Google has overhauled Android Bench, its AI coding leaderboard, by adopting the standardized Harbor framework to enable secure, sandboxed evaluations. In the resulting re-scores, Anthropic’s Claude Fable 5 claimed the top spot with 84.5% accuracy, while Google’s Gemini 3.1 Pro lagged in fifth place, signaling a gap in native Android development capabilities.
By migrating Android Bench to the GitHub-integrated Harbor framework, the company has moved away from opaque internal testing and toward a transparent, reproducible sandbox environment.
When the rules changed, the baseline shifted, and Gemini didn't just slip—it cratered in specific efficiency metrics.

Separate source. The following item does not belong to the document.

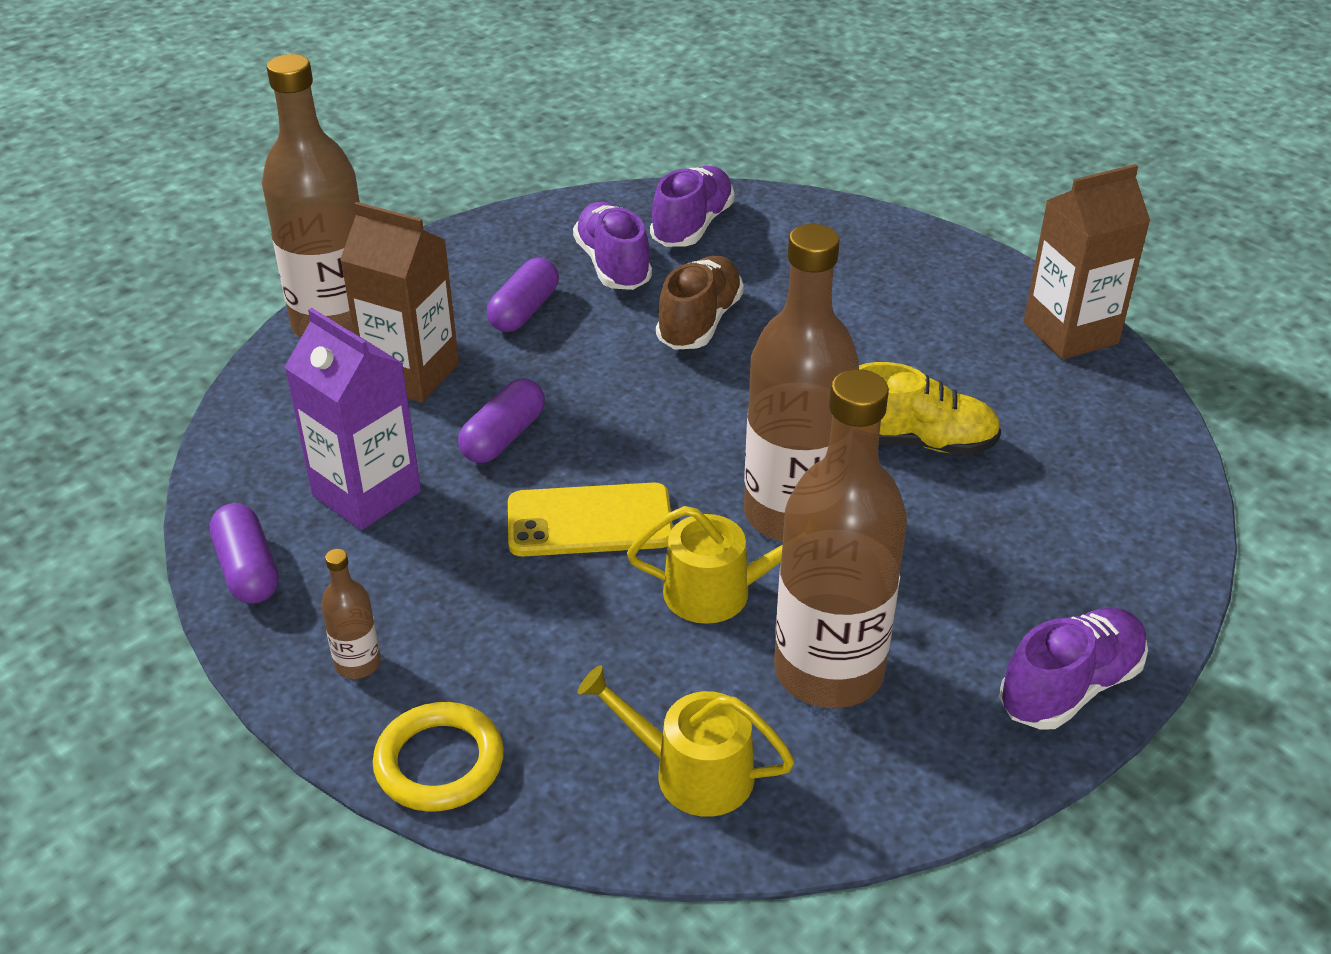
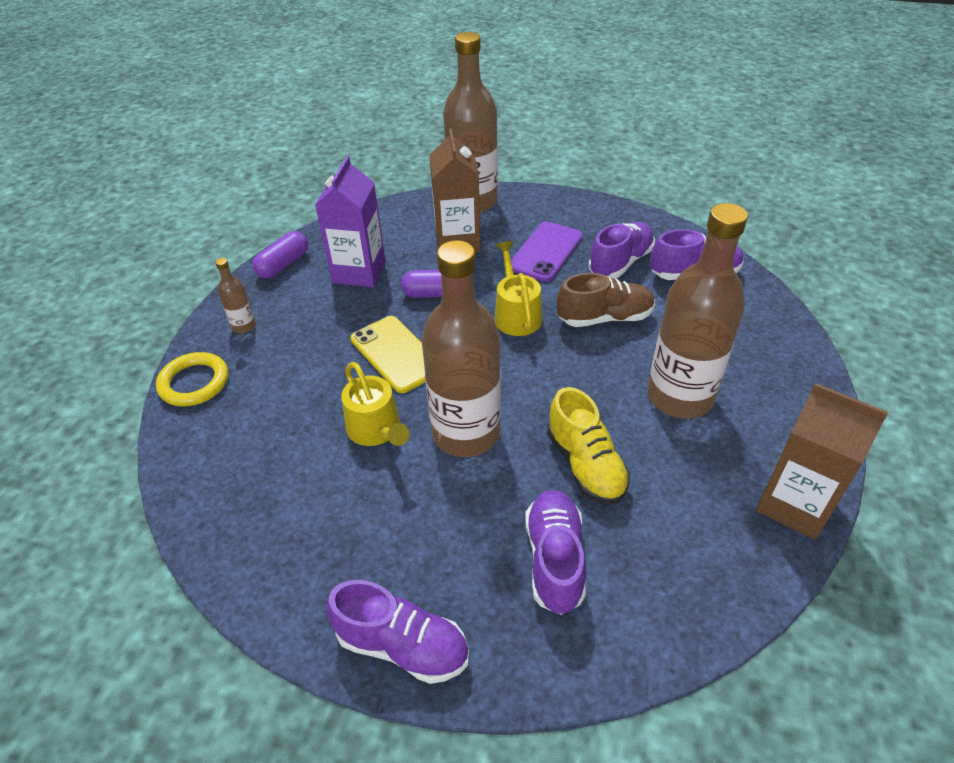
camera: 60 degrees right, 5 degrees up
(524, 310) = (545, 252): purple capsule -> purple phone
(692, 772) = (231, 480): yellow watering can -> yellow watering can (516, 314)
(828, 671) = (342, 507): brown bottle -> brown bottle (679, 397)
(1030, 521) = (554, 559): none -> purple shoe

The Accuracy Gap: Fable 5 and the Cost of Precision
The new hierarchy is stark. Anthropic’s Claude Fable 5 has established a dominant lead with an 84.5% accuracy score. OpenAI’s GPT-5.5 follows closely at 80.2%.

But precision isn't free. Running the standard 100-problem, 10-run benchmark costs over $130 for Fable 5 and GPT-5.5. In contrast, Gemini 3.1 Pro—despite its fifth-place ranking—only cost $87 for the same workload.
While designed for speed, Flash proved utterly incapable of handling the 100-problem evaluation dataset efficiently. It clocked a brutal 28-hour runtime and racked up $165 in operational costs.
| Model | Accuracy Score | Operational Cost (100-prob/10-run) | Performance Note |
|---|---|---|---|
| Claude Fable 5 | 84.5% | >$130 | Current Leader |
| GPT-5.5 | 80.2% | >$130 | Strong Runner-up |
| Gemini 3.1 Pro | (5th Place) | $87 | Cost-efficient but less accurate |
| Gemini 3.5 Flash | (Low) | $165 | 28-hour runtime failure |
Why the Harbor Framework Changes the Game
The adoption of the Harbor framework is the real story here. Harbor introduces secure sandbox environments.
By opening the repository on GitHub, Google is allowing the global developer community to submit custom tasks.
It effectively strips away the marketing fluff.
The Strategic Fallout for Agentic Workflows
Google is currently pivoting its core engineering toward autonomous, agentic development. However, these results show that Google's native models are struggling on their own home turf.
The 30-Second Verdict
By integrating with GitHub and Harbor, Google has turned Android Bench into the definitive, unbiased destination for AI code evaluation.